The Every Student Succeeds Act cedes a lot of control over accountability systems to states. But under No Child Left Behind waivers, some states didn’t do such a hot job of monitoring districts’ progress on things like school improvement and implementation of college- and career-ready standards, according to a report released Monday by the Government Accountability Office, Congress’ investigative arm.
At least twelve states faced “multiple significant” challenges with waiver implementation, GAO found. Check out the chart below to see which states the agency focused on and what their challenges were:
The GAO also found that while the department is hoping to use waivers as a learning experience to inform monitoring state and district implementation of ESSA, it hasn’t yet thought through how or when it will do that.
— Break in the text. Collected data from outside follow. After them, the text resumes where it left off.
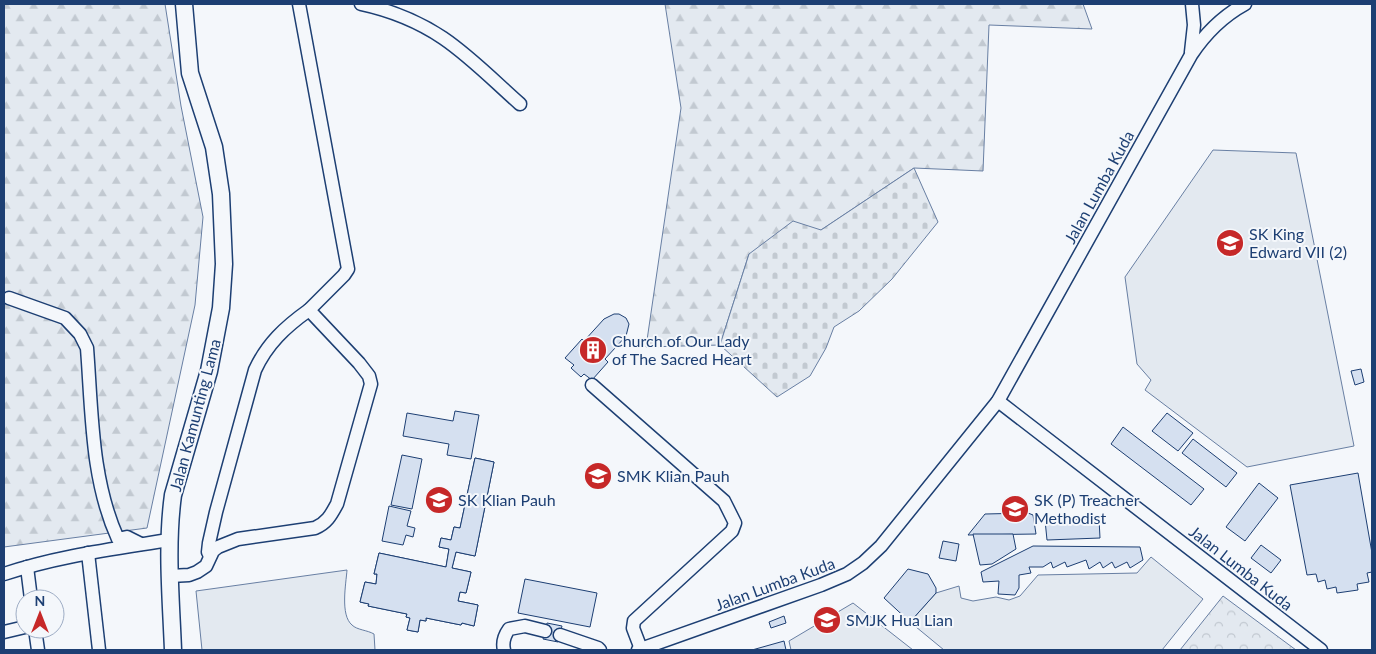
<svg xmlns="http://www.w3.org/2000/svg" width="1376" height="654" font-family="Lato,sans-serif">
<defs>
<pattern id="forest-firs" width="22" height="20" patternUnits="userSpaceOnUse" patternTransform="scale(1.25)"><rect width="22" height="20" fill="#e3e9f0"/><path d="M5 1l3.5 6h-7zM16 11l3.5 6h-7z" fill="#c2c9d1"/></pattern>
<pattern id="cemetery-stones" width="16" height="16" patternUnits="userSpaceOnUse" patternTransform="scale(1.25)"><rect width="16" height="16" fill="#e3e9f0"/><path d="M2 7V4a2 2 0 0 1 4 0v3zM10 15v-3a2 2 0 0 1 4 0v3z" fill="#c2c9d1"/></pattern>
<pattern id="park-crowns" width="20" height="18" patternUnits="userSpaceOnUse" patternTransform="scale(1.25)"><rect width="20" height="18" fill="#e3e9f0"/><path d="M2 6a3 3 0 1 1 6 0M12 15a3 3 0 1 1 6 0" fill="none" stroke="#c2c9d1"/></pattern>
</defs>
<rect width="100%" height="100%" fill="#f4f7fb"/>
<g fill="url(#forest-firs)" stroke="#687fa3">
<path d="M4,4H165L181,106L203,217L195,305L147,528L4,547Z"/>
<path d="M665,4H1083L1092,29L989,25L983,171L914,168L821,230L749,254L720,345L646,347L681,108Z"/>
</g>
<path fill="url(#cemetery-stones)" stroke="#687fa3" d="M914,168L938,222L892,279L859,311L834,327L826,348L810,376L777,397L720,345L749,254L793,221L821,230Z"/>
<path fill="url(#park-crowns)" stroke="#687fa3" d="M1223,596L1296,650H1180Z"/>
<g fill="#e3e9f0" stroke="#687fa3">
<path d="M1213,150L1296,153L1354,446L1247,467L1145,390L1151,380L1137,364L1125,277Z"/>
<path d="M1151,557L1203,599L1162,650H944L910,622L936,593L959,586L961,598L973,601L996,597L1009,600L1020,596L1038,575L1137,573Z"/>
<path d="M347,570C346,584 340,615 352,625C357,630 367,630 374,634L375,650H202L196,591Z"/>
<path d="M853,603L913,650H791L789,641Z"/>
</g>
<g fill="#d5e0f0" stroke="#1d3f73" fill-rule="evenodd">
<path d="M614,314H619L626,318L629,324L626,336L605,359L608,362L592,380L584,374L581,377L571,368L574,365L565,358L582,339L584,341L604,319Z"/>
<path d="M1361,369L1364,382L1355,385L1351,371Z"/>
<path d="M455,411L479,415L471,459L447,455L449,444L403,436L407,413L453,421Z"/>
<path d="M1167,413L1193,433L1178,451L1152,431Z"/>
<path d="M1123,427L1204,489L1191,505L1111,444Z"/>
<path d="M1193,439L1237,473L1226,487L1182,453Z"/>
<path d="M402,455L422,459L412,509L391,505Z"/>
<path d="M475,458L494,462L475,556L456,552L452,568L471,572L466,593L460,592L458,601L478,605L474,626L462,623L461,625L426,618V621L420,620L418,632L407,630L410,618L406,617L407,614L368,606L369,604L360,602L365,582L376,584L377,574H374L379,553L446,567L449,549L439,547L441,538L451,540L454,527L460,528ZM396,578L441,588L439,597L394,588Z"/>
<path d="M475,458L494,462L475,556L456,552L452,568L471,572L466,593L460,592L458,601L478,605L474,626L462,623L461,625L426,618V621L420,620L418,632L407,630L410,618L406,617L407,614L368,606L369,604L360,602L365,582L376,584L377,574H374L379,553L446,567L449,549L439,547L441,538L451,540L454,527L460,528Z"/>
<path d="M1358,473L1372,553V572L1367,573L1369,582L1357,584L1358,590L1337,593L1336,587L1327,589L1325,580L1318,582L1316,574L1307,575L1290,485Z"/>
<path d="M1259,483L1278,498L1245,541L1226,527Z"/>
<path d="M389,506L411,511L407,526L415,528L413,537L406,535L403,545L382,541Z"/>
<path d="M1028,513L1033,515L1036,534L968,535L985,514Z"/>
<path d="M1099,519L1100,538L1047,540L1045,520Z"/>
<path d="M973,534H1013L1016,549L992,564L980,565Z"/>
<path d="M943,541L959,544L956,561L939,558Z"/>
<path d="M1261,545L1281,560L1271,573L1251,558Z"/>
<path d="M1033,546L1140,547L1143,560L1130,568L1127,562L1115,568L1112,562L1103,568L1100,562L1089,569L1086,560L1067,567L1065,562L1053,568L1051,562L1043,567H1029L1031,573L1019,575V588L1015,595L998,594L999,581L983,582L981,572Z"/>
<path d="M908,569L928,574L936,588V593L910,622L884,598Z"/>
<path d="M525,579L597,593L590,627L518,613Z"/>
<path d="M784,616L786,623L771,628L769,622Z"/>
<path d="M547,623L562,626L558,642L543,639Z"/>
<path d="M784,641L786,650H752Z"/>
</g>
<g fill="none" stroke-linecap="round" stroke-linejoin="round">
<defs>
<g id="minor">
<path d="M361,4C389,10 419,22 443,38C471,57 495,82 520,104"/>
<path d="M1191,52L1194,25L1192,4"/>
<path d="M9,298L65,318L80,334L87,348C92,412 91,480 118,539L127,537L141,544"/>
<path d="M592,385L724,501L735,523L732,531L634,621L633,628L641,649"/>
<path d="M998,401L1321,650"/>
<path d="M88,553L99,650"/>
<path d="M210,556L208,552L209,543L216,512L255,370C267,344 285,327 309,310"/>
<path d="M27,567L31,599"/>
<path d="M4,574C57,556 114,549 169,540"/>
<path d="M170,576L189,575L197,572L206,566L213,551L218,547L238,539L315,528C327,523 331,515 337,504L369,391L371,384L369,376L359,363L309,310L344,275L348,269L299,4"/>
<path d="M35,629L38,650"/>
<path d="M4,632L25,627"/>
<path d="M560,635L598,648L600,650"/>
<path d="M504,650C502,642 504,636 509,629L525,626L545,631"/>
<path d="M638,650L821,585L847,574L863,563L881,546L998,401L1191,55C1205,34 1223,16 1245,4"/>
</g>
<path id="major" d="M173,650C171,599 166,546 173,495L209,371L221,308L224,264L221,194L214,147L190,73L184,4"/>
</defs>
<use href="#minor" stroke="#1d3f73" stroke-width="15"/>
<use href="#major" stroke="#1d3f73" stroke-width="19"/>
<use href="#minor" stroke="#f4f7fb" stroke-width="12"/>
<use href="#major" stroke="#f4f7fb" stroke-width="16"/>
</g>
<defs>
<symbol id="school-disc" viewBox="-11 -11 22 22"><circle r="9.5" fill="#c62828" stroke="#f4f7fb"/><path d="M0-5L7-2L0 1L-7-2ZM-4 1L0 2.5L4 1V4Q0 6-4 4Z" fill="#fff"/></symbol>
<symbol id="building-disc" viewBox="-11 -11 22 22"><circle r="9.5" fill="#c62828" stroke="#f4f7fb"/><path d="M-4-6H4V6H1V3H-1V6H-4ZM-2.5-4.3h1.7v1.8h-1.7ZM.8-4.3h1.7v1.8H.8ZM-2.5-1h1.7V.8h-1.7ZM.8-1h1.7V.8H.8Z" fill="#fff"/></symbol>
</defs>
<g fill-rule="evenodd">
<use href="#school-disc" x="1214" y="227" width="32" height="32"/>
<use href="#building-disc" x="577" y="334" width="32" height="32"/>
<use href="#school-disc" x="582" y="460" width="32" height="32"/>
<use href="#school-disc" x="423" y="484" width="32" height="32"/>
<use href="#school-disc" x="999" y="493" width="32" height="32"/>
<use href="#school-disc" x="811" y="604" width="32" height="32"/>
</g>
<g text-anchor="middle" stroke-width="4" stroke-linejoin="round" paint-order="stroke">
<g font-size="16" fill="#1d3f73" stroke="#f4f7fb">
<text transform="translate(1099 187) rotate(-61)" y="6">Jalan Lumba Kuda</text>
<text transform="translate(195 415) rotate(-75)" y="6">Jalan Kamunting Lama</text>
<text transform="translate(1241 568) rotate(38)" y="6">Jalan Lumba Kuda</text>
<text transform="translate(775 584) rotate(-20)" y="6">Jalan Lumba Kuda</text>
</g>
<g font-size="16" fill="#1d3f73" stroke="#f4f7fb" text-anchor="start">
<text x="1249" y="240">SK King<tspan x="1249" dy="18">Edward VII (2)</tspan></text>
<text x="612" y="347">Church of Our Lady<tspan x="612" dy="18">of The Sacred Heart</tspan></text>
<text x="617" y="482">SMK Klian Pauh</text>
<text x="458" y="506">SK Klian Pauh</text>
<text x="1034" y="506">SK (P) Treacher<tspan x="1034" dy="18">Methodist</tspan></text>
<text x="846" y="626">SMJK Hua Lian</text>
</g>
</g>
<rect width="1376" height="654" fill="none" stroke="#1d3f73" stroke-width="10"/>
<g transform="translate(40 614)"><circle r="24" fill="#f4f7fb" stroke="#9eadc5"/>
<path d="M0-4L9 19L0 12L-9 19Z" fill="#c62828"/>
<text y="-8" font-size="14" font-weight="bold" text-anchor="middle" fill="#1d3f73">N</text>
</g>
</svg>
The GAO recommends the department get to that self-reflection sooner rather than later, since ESSA is about to come online.
It sounds like the department thinks it’s already well on the way to implementing that recommendation. Ann Whalen, a senior advisor to the secretary who is essentially acting as the assistant secretary of elementary and secondary, said the agency has taken stock of waiver implementation and lessons learned since ESSA’s passage.
The report was requested by Sen. Lamar Alexander, R-Tenn., an architect of ESSA, way back in August 2014. (Since then, of course, Congress has passed a comprehensive reauthorization of the NCLB law.) Waivers officially became a thing of the past on Aug. 1.